▸ Requirement:
Print the listing below exactly. Leave nothing out.

▸ Exercise inputs:
..............................

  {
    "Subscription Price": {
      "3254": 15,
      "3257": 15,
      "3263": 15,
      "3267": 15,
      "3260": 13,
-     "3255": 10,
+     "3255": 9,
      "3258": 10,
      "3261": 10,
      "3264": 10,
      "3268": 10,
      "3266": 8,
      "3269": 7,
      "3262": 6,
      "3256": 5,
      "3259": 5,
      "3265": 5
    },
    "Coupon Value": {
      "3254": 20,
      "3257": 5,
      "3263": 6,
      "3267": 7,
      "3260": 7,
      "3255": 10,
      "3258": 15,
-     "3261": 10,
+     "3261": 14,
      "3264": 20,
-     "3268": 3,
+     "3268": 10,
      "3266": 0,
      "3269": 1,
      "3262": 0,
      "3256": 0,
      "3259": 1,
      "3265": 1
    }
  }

..............................

▸ Result:
  {
    "Subscription Price": {
      "3254": 15,
      "3257": 15,
      "3263": 15,
      "3267": 15,
      "3260": 13,
-     "3255": 10,
+     "3255": 9,
      "3258": 10,
      "3261": 10,
      "3264": 10,
      "3268": 10,
      "3266": 8,
      "3269": 7,
      "3262": 6,
      "3256": 5,
      "3259": 5,
      "3265": 5
    },
    "Coupon Value": {
      "3254": 20,
      "3257": 5,
      "3263": 6,
      "3267": 7,
      "3260": 7,
      "3255": 10,
      "3258": 15,
-     "3261": 10,
+     "3261": 14,
      "3264": 20,
-     "3268": 3,
+     "3268": 10,
      "3266": 0,
      "3269": 1,
      "3262": 0,
      "3256": 0,
      "3259": 1,
      "3265": 1
    }
  }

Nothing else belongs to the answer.